Don't freak out if your garlic changes colors—it's just science.

By Rebecca Firkser
June 08, 2019

So it’s a normal Wednesday night and you’re making pasta. You’re sauteing a few cloves of chopped garlic when the phone rings or your dog/partner/roommate needs attention. You lower the heat and get distracted for a bit, leaving the garlic unattended in the pan. When you get back to the kitchen, something weird has happened: the garlic is now a mysterious shade of blue-green.

While it may seem your garlic has fallen prey to a type of botched science experiment typically reserved for comic-book characters, there’s a perfectly reasonable chemical reaction at play. Weirdly, the reaction is connected with the same intense smell we associate with garlic, onions, and other alliums. “The chemical precursors of these compounds start out safely locked away within individual cells in the plant,” writes The Food Lab author Kenji López-Alt in an article on Serious Eats. “As you cut or grate them, they get exposed to each other, where they end up reacting, with the aid of enzymes.”

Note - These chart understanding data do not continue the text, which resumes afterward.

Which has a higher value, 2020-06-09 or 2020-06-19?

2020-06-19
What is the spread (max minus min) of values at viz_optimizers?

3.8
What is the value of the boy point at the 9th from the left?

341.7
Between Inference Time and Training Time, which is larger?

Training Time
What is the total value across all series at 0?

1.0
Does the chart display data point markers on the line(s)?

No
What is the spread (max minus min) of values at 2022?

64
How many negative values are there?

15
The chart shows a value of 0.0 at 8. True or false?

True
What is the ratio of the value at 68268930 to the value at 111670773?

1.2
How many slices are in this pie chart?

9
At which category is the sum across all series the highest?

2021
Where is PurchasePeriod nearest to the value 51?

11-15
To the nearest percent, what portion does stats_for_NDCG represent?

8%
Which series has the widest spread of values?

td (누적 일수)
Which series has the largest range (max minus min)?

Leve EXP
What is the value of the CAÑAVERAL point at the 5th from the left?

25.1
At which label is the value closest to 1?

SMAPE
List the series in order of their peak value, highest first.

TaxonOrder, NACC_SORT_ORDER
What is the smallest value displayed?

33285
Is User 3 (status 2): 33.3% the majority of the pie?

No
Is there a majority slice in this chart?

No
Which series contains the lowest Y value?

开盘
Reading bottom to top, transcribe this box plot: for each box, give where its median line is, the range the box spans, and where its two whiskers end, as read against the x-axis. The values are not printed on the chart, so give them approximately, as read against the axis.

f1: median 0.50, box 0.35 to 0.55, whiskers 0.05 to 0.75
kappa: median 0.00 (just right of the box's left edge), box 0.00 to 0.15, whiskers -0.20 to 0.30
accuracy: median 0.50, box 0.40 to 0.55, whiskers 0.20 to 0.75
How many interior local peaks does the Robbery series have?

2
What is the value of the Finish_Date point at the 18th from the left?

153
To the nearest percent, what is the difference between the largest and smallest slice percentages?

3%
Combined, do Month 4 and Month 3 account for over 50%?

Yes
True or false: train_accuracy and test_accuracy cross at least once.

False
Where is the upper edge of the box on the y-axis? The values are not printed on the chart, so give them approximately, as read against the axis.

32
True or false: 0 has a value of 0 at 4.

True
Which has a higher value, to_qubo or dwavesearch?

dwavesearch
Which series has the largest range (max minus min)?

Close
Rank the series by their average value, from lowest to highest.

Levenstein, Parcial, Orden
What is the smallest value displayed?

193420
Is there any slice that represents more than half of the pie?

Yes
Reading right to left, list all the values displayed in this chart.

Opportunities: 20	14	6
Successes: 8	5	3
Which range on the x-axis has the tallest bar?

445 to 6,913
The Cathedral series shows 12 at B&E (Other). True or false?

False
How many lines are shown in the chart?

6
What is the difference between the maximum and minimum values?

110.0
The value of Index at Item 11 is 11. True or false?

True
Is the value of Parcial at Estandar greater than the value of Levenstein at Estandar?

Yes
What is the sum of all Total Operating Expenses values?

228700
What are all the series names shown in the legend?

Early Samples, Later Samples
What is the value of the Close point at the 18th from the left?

Harold McGee, author of On Food and Cooking: The Science and Lore of the Kitchen, wrote about this phenomenon in the New York Times. He noticed that when he started frying a puree of raw garlic, onion, and ginger, the entire mixture turned turquoise. McGee also researched Laba garlic, a Chinese pickled garlic that’s a stunning blue-green. He discovered that this is a result of the garlic reacting with acetic acid, the main acid in vinegar. The acid is “effective at breaching internal membranes and mixing the cell chemicals that react together to create the green pigment,” McGee writes. “The pigment itself turns out to be a close chemical relative of chlorophyll, which gives all green leaves their color.”

Essentially, garlic’s color change comes down to temperature, or, as food scientist Dr. Luke LaBorde of Penn State University explains in Epicurious, a shift in pH. Heating garlic, or mixing it with an acid, can cause the blue-green color. LaBorde and López-Alt also note that older garlic is more prone to changing colors, as it will likely have larger stored quantities of the chemical precursors that can cause the pigment change.

It’s perfectly safe to eat blue or green garlic. If you want to avoid it altogether, use the freshest possible garlic you can find and keep it cold until you add it to your pan. Don’t chop garlic along with raw onions, as they also contain those characteristics that can create the blue-green color. Cook the onions first, then add garlic to the pan. If you’re cooking garlic by itself, cook it very quickly at a high heat. Finally, don’t mix raw garlic with an acid before it’s fully cooked.